## PASSAGE TO READ
- Opening Delimiter -

Android voice actions just became even more awesome. There are now a handful of third-party apps that will respond to specific voice commands.
Say, "OK Google, Shazam this song" into your phone, for example, and seconds later Shazam is open and identifying the music you're hearing. That's much easier than fumbling with a touchscreen and hoping to get Shazam going before the song ends.
Previously, you could only use voice actions to open third-party apps, using commands such as, "OK Google, Open Shazam." Google's first-party apps have had their own custom voice actions for some time. For example, you can tell Play Music to play a specific song or navigate to a specific place with Google Maps.
For a comprehensive list of voice actions check out our list of all the Google Now voice commands.
Right now, the number of third-party apps that work with Android voice actions are extremely limited. Google didn't announce a specific number in its announcement on the Android Developers Google+ page; however, Google's support page for voice actions lists twelve apps:
- Flixster: "Show me Inception on Flixster."
- Instacart: "Show instacart availability."
- Lincoln: "Start my Lincoln MKZ."
- NPR One: "Listen to NPR."
- Realtor.com: "Show rentals near me on Realtor."

- Closing Delimiter -

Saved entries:
- Opening Delimiter -

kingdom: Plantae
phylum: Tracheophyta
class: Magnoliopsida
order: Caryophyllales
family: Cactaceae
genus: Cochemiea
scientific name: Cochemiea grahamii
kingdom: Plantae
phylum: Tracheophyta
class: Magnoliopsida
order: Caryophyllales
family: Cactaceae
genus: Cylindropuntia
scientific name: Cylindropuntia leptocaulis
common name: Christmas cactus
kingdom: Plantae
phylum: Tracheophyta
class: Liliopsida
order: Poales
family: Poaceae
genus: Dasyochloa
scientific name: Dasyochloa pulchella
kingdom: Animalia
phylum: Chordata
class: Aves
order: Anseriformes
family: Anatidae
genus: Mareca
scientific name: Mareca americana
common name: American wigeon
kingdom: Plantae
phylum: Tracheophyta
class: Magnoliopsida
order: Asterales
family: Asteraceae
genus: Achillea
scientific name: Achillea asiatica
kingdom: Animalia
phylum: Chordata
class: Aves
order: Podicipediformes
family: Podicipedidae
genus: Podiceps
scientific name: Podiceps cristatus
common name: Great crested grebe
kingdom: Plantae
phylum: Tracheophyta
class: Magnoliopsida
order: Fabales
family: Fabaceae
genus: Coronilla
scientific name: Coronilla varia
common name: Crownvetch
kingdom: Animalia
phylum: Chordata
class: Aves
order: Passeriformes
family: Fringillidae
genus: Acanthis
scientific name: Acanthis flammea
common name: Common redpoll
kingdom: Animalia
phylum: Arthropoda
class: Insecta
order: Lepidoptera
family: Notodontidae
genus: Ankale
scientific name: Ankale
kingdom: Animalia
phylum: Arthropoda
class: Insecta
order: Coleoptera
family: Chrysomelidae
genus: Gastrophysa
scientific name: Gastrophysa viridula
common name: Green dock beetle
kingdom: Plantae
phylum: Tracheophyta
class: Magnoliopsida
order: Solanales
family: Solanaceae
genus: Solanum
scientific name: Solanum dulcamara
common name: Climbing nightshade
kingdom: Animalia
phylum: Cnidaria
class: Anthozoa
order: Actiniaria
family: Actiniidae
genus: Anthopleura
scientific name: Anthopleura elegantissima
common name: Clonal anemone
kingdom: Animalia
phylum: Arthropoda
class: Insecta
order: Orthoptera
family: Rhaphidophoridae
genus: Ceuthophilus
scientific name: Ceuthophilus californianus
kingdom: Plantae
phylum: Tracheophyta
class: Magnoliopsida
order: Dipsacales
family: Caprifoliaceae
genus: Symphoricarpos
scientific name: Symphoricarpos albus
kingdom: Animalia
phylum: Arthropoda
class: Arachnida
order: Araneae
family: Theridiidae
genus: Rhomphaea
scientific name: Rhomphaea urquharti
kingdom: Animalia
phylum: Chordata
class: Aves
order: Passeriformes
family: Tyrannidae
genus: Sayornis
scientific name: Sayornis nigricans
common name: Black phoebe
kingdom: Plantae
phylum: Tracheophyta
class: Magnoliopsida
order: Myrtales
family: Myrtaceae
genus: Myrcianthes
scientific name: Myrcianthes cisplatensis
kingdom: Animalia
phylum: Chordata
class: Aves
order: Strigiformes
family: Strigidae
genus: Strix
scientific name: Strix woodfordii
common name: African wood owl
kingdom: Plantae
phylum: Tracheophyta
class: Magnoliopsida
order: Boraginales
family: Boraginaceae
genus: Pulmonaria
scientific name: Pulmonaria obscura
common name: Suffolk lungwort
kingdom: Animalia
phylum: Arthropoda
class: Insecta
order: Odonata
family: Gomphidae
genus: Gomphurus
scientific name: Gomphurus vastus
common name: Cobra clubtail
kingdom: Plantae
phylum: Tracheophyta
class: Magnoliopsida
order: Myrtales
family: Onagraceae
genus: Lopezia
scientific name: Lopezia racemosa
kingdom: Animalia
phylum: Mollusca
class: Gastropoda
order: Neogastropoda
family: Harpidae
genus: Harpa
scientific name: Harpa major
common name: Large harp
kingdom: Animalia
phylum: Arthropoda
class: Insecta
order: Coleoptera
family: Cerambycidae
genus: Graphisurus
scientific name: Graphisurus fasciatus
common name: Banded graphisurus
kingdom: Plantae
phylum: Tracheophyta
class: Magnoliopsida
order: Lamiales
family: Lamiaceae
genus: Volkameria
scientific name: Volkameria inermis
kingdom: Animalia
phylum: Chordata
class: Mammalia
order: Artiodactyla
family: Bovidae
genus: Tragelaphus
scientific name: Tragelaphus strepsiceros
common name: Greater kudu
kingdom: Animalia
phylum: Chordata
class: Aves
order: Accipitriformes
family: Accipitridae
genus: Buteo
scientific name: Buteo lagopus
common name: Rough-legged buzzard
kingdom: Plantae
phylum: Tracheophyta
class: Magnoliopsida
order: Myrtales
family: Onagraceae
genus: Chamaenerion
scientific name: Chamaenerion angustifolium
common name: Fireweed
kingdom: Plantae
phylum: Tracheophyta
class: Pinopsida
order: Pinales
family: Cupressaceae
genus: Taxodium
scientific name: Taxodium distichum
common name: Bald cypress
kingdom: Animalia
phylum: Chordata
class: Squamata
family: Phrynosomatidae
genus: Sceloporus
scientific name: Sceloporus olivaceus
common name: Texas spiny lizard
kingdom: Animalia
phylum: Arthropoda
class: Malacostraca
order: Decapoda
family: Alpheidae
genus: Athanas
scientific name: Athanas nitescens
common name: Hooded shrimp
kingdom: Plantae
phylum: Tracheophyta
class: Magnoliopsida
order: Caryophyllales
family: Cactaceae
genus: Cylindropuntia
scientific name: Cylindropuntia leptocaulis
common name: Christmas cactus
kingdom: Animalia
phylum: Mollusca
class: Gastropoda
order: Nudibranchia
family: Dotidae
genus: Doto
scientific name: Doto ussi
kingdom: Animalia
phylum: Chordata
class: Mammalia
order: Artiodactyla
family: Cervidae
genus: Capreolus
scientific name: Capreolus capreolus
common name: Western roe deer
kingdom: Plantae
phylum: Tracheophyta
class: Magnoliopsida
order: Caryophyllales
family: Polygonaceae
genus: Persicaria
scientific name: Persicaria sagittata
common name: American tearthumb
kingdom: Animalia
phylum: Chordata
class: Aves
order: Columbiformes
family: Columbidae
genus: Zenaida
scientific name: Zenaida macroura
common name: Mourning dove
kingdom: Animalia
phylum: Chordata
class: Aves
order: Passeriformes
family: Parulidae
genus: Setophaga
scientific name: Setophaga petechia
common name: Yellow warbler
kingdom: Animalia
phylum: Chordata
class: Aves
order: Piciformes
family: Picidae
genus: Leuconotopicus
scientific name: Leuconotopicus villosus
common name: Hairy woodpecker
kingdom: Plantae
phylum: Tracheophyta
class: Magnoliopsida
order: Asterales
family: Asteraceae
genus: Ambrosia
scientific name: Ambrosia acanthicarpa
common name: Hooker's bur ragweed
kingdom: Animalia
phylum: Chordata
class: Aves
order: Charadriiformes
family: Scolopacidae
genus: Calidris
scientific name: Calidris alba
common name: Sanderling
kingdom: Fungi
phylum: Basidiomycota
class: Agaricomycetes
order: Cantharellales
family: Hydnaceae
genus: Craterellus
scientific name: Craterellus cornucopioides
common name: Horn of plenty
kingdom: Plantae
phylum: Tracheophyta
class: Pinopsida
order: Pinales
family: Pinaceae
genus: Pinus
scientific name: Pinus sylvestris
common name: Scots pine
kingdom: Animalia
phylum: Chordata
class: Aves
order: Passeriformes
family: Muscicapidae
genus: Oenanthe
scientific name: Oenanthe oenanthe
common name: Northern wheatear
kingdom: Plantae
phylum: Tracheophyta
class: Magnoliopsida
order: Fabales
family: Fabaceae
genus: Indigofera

- Closing Delimiter -

## EXERCISE INSTRUCTIONS
[a] Rewrite the Android voice actions article from "Android voice actions just" to "Now voice commands.", changing "Shazam" to "SoundHound".
[b] Rewrite the paragraph of the Android voice actions article that begins "Previously, you could only use voice actions" in fewer words, keeping its main facts.
[c] Say whether each statement agrees with the Android voice actions article, answering yes or no and quoting the words that decide it: (i) Google's support page for voice actions lists twelve apps. (ii) Google announced a specific number of third-party apps on the Android Developers Google+ page. (iii) Before this change, voice actions could be used to open third-party apps.

## SOLUTION SET
[a]
Android voice actions just became even more awesome. There are now a handful of third-party apps that will respond to specific voice commands.
Say, "OK Google, SoundHound this song" into your phone, for example, and seconds later SoundHound is open and identifying the music you're hearing. That's much easier than fumbling with a touchscreen and hoping to get SoundHound going before the song ends.
Previously, you could only use voice actions to open third-party apps, using commands such as, "OK Google, Open SoundHound." Google's first-party apps have had their own custom voice actions for some time. For example, you can tell Play Music to play a specific song or navigate to a specific place with Google Maps.
For a comprehensive list of voice actions check out our list of all the Google Now voice commands.

[b] Voice actions used to be able only to open third-party apps, with commands like "OK Google, Open Shazam." Google's own apps have had custom voice actions for a while. For example, Play Music can play a specific song and Google Maps can navigate to a specific place.

[c]
(i) Yes: "Google's support page for voice actions lists twelve apps"
(ii) No: "Google didn't announce a specific number in its announcement on the Android Developers Google+ page"
(iii) Yes: "Previously, you could only use voice actions to open third-party apps"